"Have you changed?" Yes. I have changed. I learned to leave behind. Not easy, eh. But I realized that at some point you have to move forward and attack the future to have at least one present. Now that the end of another year is behind us – this convention that men give themselves to try to draw margins to something that has none, the passage of time – I am free to draw the usual personal balance. There's so much in my 2022 that I wouldn't know where to start. Let's go with order. The pain. An essential element for us human beings, both when we look for it for trivial reasons and when we are overwhelmed without having asked for it. I would have gladly avoided the pain of this year, it goes without saying. And yet there was. Huge and with the discreet company of his cousins, anxiety and fear, which have marked most of these twelve months. Yet, even in pain, we can find the answers we have been looking for for a long time. Develop ideas. Take the run-up for a nice dip in the unknown. The fear of losing what you love can make you crazy, they say. Well, in some ways it did. If on the one hand my body has not withstood the impact of this pain, presenting me with a salty bill that is still to be deciphered, the mind has reacted in a more than positive way. He learned to live with the cheerful clique of ruthless cousins, and at a certain point – when the container of human endurance became saturated – he threw out the revolution. In March, I said to myself, "Enough! It's now or never." The idea was simple, however complex to implement: leave a part of your work and embark on new adventures.
Voyager probes and living spaces
Often the best situations are born like this, daughters of guns pointed at the temple.
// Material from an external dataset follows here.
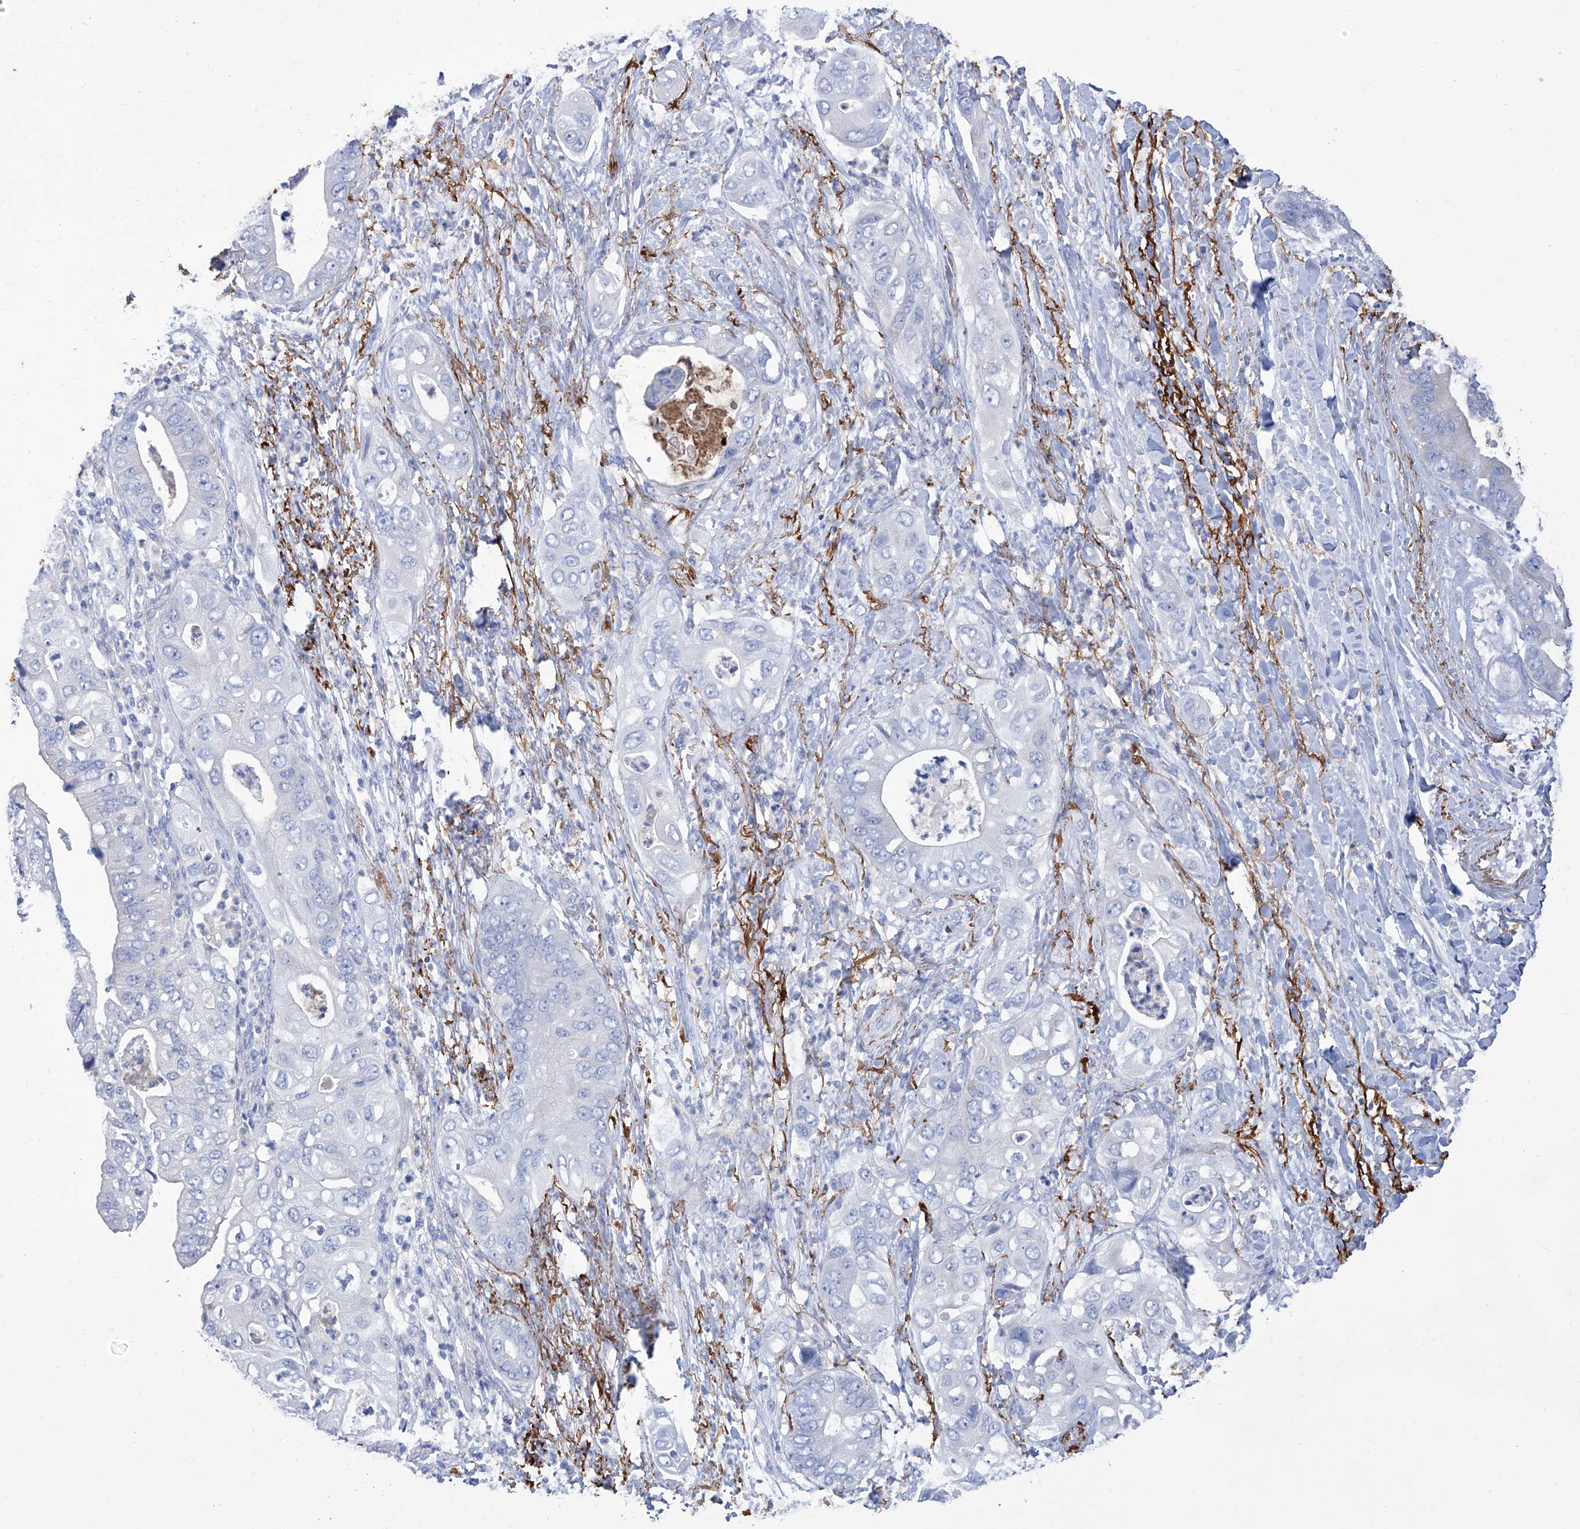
{"staining": {"intensity": "negative", "quantity": "none", "location": "none"}, "tissue": "pancreatic cancer", "cell_type": "Tumor cells", "image_type": "cancer", "snomed": [{"axis": "morphology", "description": "Adenocarcinoma, NOS"}, {"axis": "topography", "description": "Pancreas"}], "caption": "Pancreatic cancer (adenocarcinoma) was stained to show a protein in brown. There is no significant staining in tumor cells.", "gene": "SMS", "patient": {"sex": "female", "age": 78}}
I have always loved the job of journalist, and in part it is still so, but I no longer (re)mirror myself as twenty or ten years ago. I no longer have that "sacred fire" we debated with colleagues in our youth, and the world has not only changed, it has traveled a distance from the Voyager 2 probe… It is permissible to chase numbers, objectives, turnovers. All right. But in the end I felt the need for something truly "mine", where there were no third parties or requests to satisfy, a space where I could be completely free (professional). This is how the workshops of writer's creativity were born, something that had always been in my ropes that had not yet come out to claim its space. There, at that very moment, they were born. From a sketchy idea, a bit smoky, the proposal of writer's creativity arose. First a couple of "rehearsal" evenings, then a real recreational-cultural offer. I tell the truth: almost no one believed it. I will always be grateful to one person in particular who encouraged me and helped me leave. Then, however, I gained confidence and felt more and more comfortable on my legs alone. The smoke has dispersed and everything has become increasingly clear, a work path that started well that I intend to grow during 2023, so as to transform it into an important asset of my professional activity. Also in March I decided to focus a lot on a videomaker's project in which to tell particular stories and characters, worthy of note or to be brought back into vogue. That too is growing, even that in 2023 will have to make a further leap in quality. 2022, which in continuation with 2021 has sanctioned the birth of a resolute and determined Stefano to take the leap, has also seen the detachment of important people. Which I thought was important. For which I thought I was important. Life often offers unexpected junctions: it's all about trying not to be attacked. You can risk losing someone for reasons you can't counter, you can lose someone for much more earthly reasons where you're cause, cause, consequence, or who knows what. After all, it's just a matter of learning to navigate through all this pain, riding it like on a surfboard. It is useless to try to cross it to the end, now I know that there is no end, there is no safe port to reach. You have to surf. And I didn't just learn how to do it. I did it right. So happy new year and good surfing.